Y, naturalmente, pide el dinero a los amigos. Lo saca de aquí y de allá y alquila el salón de un hotel y el servicio de un montón de camareros y tienen, por fin, su bautizo por todo lo alto. Por cierto que resulta una fiesta muy poco íntima y apenas nadie se acuerda del niño que es el bautizado. ¡En fin! Después de eso, a Juan le toca trabajar un poco más, ahorrar y pagar las deudas, que no son pocas; ni con el suelo íntegro de un mes lo conseguiría...

En fin, otra vez: Juan y Rosita tienen un niño y esto lo compensa todo.

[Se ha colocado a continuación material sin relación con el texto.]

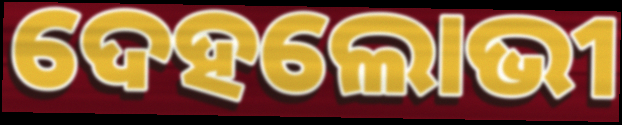
ଦେହଲୋଭୀ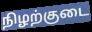
நிழற்குடைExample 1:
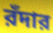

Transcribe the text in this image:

রঁদার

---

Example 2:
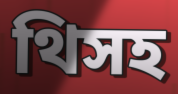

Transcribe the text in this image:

থিসহ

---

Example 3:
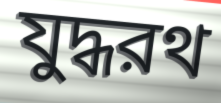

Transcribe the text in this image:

যুদ্ধরথ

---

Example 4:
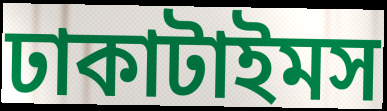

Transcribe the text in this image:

ঢাকাটাইমস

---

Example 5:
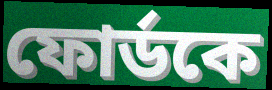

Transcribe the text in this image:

ফোর্ডকেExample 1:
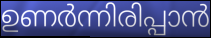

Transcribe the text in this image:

ഉണർന്നിരിപ്പാൻ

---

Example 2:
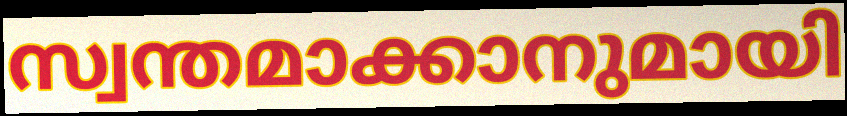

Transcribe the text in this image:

സ്വന്തമാക്കാനുമായി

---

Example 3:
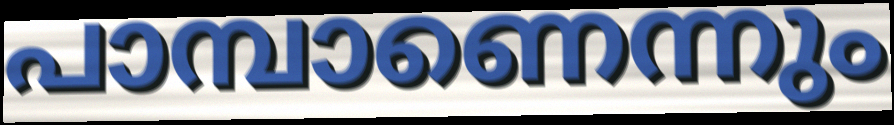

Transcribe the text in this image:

പാമ്പാണെന്നും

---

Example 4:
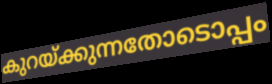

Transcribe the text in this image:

കുറയ്ക്കുന്നതോടൊപ്പം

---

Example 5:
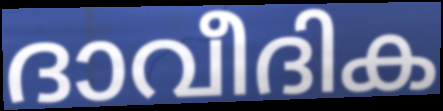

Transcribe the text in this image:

ദാവീദിക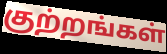
குற்றங்கள்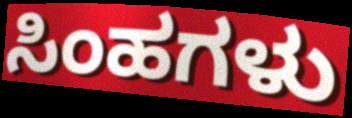
ಸಿಂಹಗಳು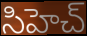
సిహెచ్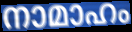
നാമാഹം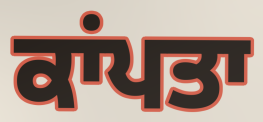
ਕਾਂਪਤਾ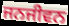
ਜਨਜੀਵਨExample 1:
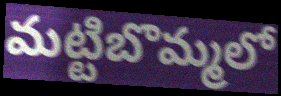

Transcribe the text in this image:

మట్టిబొమ్మలో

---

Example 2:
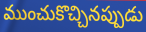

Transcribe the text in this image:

ముంచుకొచ్చినప్పుడు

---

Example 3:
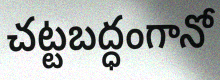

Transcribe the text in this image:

చట్టబద్ధంగానో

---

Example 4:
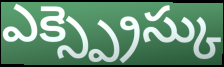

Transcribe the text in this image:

ఎక్స్ప్రెస్కు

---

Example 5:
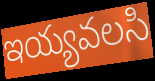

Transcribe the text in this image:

ఇయ్యవలసిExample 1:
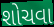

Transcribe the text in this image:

શોચવા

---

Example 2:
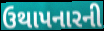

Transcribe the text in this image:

ઉથાપનારની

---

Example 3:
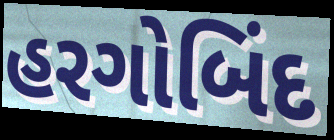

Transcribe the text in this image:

હરગોબિંદ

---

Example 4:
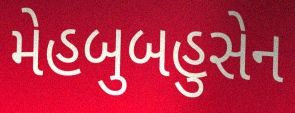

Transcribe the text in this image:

મેહબુબહુસેન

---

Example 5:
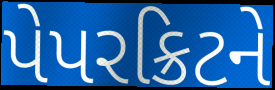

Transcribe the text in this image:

પેપરક્રિટને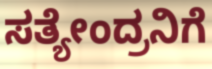
ಸತ್ಯೇಂದ್ರನಿಗೆ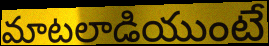
మాటలాడియుంటేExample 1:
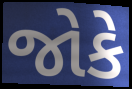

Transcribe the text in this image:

જોકે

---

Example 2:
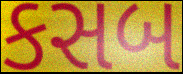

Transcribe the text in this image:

કસબ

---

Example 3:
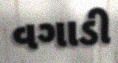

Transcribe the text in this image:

વગાડી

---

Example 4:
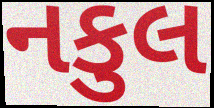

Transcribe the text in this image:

નકુલ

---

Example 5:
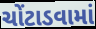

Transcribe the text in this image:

ચોંટાડવામાં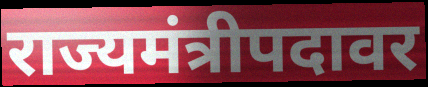
राज्यमंत्रीपदावर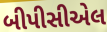
બીપીસીએલ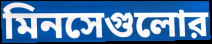
মিনসেগুলোর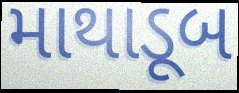
માથાડૂબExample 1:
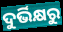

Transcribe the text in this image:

ଦୁର୍ଭିକ୍ଷରୁ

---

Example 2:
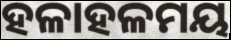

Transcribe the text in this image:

ହଳାହଳମୟ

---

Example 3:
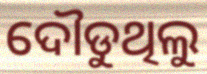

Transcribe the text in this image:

ଦୌଡୁଥିଲୁ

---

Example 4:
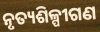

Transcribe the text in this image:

ନୃତ୍ୟଶିଳ୍ପୀଗଣ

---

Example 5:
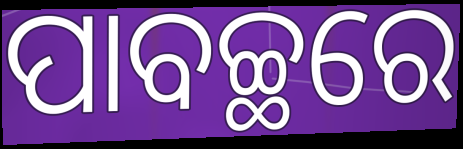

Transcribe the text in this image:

Cuarto acto.—Y epílogo. Rosita llora con el niño en brazos. La madre la escucha apenada. Juan está gloriosamente ausente. Es sábado tarde.

—Juan ya no me quiere, mamá. ¿Sabes lo que ha hecho cuando le he pedido que fuéramos a dar una vuelta y a mirar escaparates? Se ha echado a reír, mirándome de un modo... Y luego me ha dicho: "anda y que te ondulen". Y, ¿sabes? Se ha ido a pescar con los amigos.

—Hay que saber llevar a los hombres, hija.

—Antes —dice Rosita llorosa— todo eran atenciones. Rosita por aquí, Rosita por allí. ¿Quieres algo, mi vida? ¿Estás a gusto? Ahora, en cambio... Mamá, yo creo que ya no me quiere.

La madre se encoge de hombros: ¿qué a hacer si no?

—Todos son unos golfos —concluye la joven—. No está bien que nos dejen solas en casa todo el día. Y no está bien; no señor. Luego vienen los disgustos y que si tú tienes esto en la cabeza, que si a ti se te está poniendo cara de rumiante, etcétera.

Así, al contarlo, parece como si Juan y Rosita fueran dos estúpidos, pero lo malo es que no; lo malo es que ambos son listos y agudos; lo malo es que se están preparando para convertirse en dos monumentos al egoísmo de tamaño natural. Es eso.


Publicado en el Diario Menorca el 9 de mayo de 1974.


Publicado el 29 de abril de 2022 por Edu Robsy.